EXERCISE REQUIREMENTS: Each line of the listing where "output" appears should be reported.

RECORDS TO PROCESS:

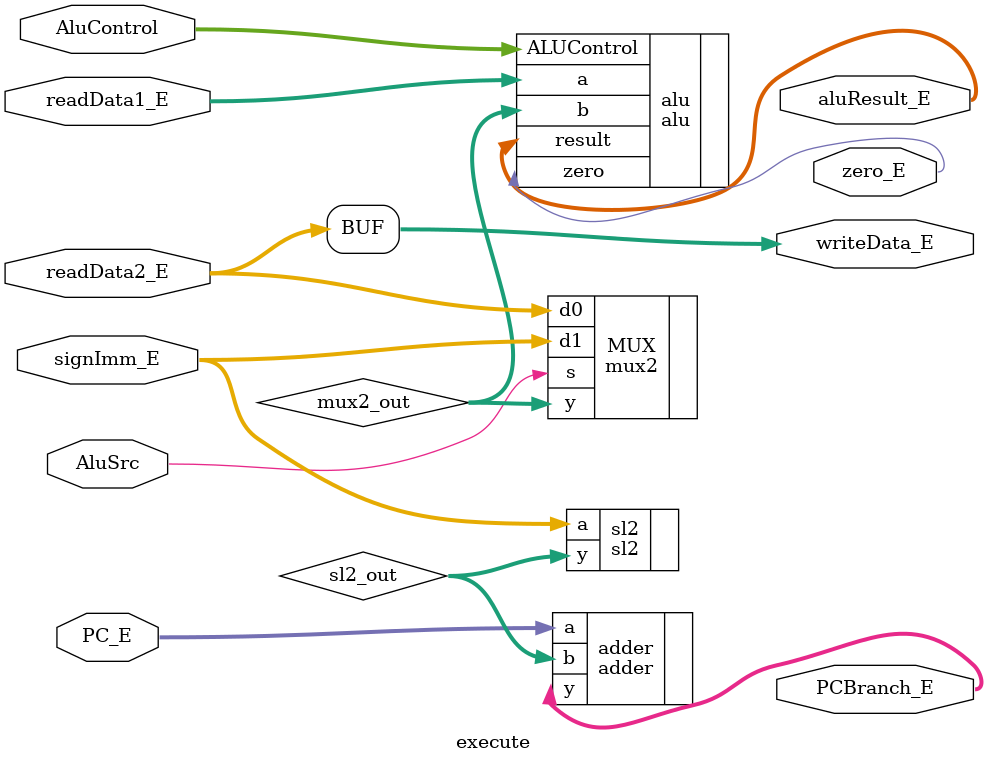
<source format=sv>
`timescale 1ns / 1ps



module execute 
    #(parameter N = 64) 
    (
		input logic AluSrc,
		input logic [3:0] AluControl,
		input logic [N-1:0] PC_E, 
        input logic [N-1:0] signImm_E, 
        input logic [N-1:0] readData1_E, 
        input logic [N-1:0] readData2_E,
		output logic [N-1:0] PCBranch_E, 
        output logic [N-1:0] aluResult_E, 
        output logic [N-1:0] writeData_E,
		output logic zero_E
	);

	logic [N-1:0] mux2_out;
	logic [N-1:0] sl2_out;

	mux2 #(N) MUX(.d0(readData2_E), .d1(signImm_E), .s(AluSrc), .y(mux2_out));
	sl2 #(N) sl2(.a(signImm_E), .y(sl2_out));
	adder #(N) adder(.a(PC_E), .b(sl2_out), .y(PCBranch_E));
	alu alu(.a(readData1_E), .b(mux2_out), .ALUControl(AluControl), .result(aluResult_E), .zero(zero_E));

	assign writeData_E = readData2_E;

endmodule
</source>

EXPECTED ANSWER:
		output logic [N-1:0] PCBranch_E, 
        output logic [N-1:0] aluResult_E, 
        output logic [N-1:0] writeData_E,
		output logic zero_E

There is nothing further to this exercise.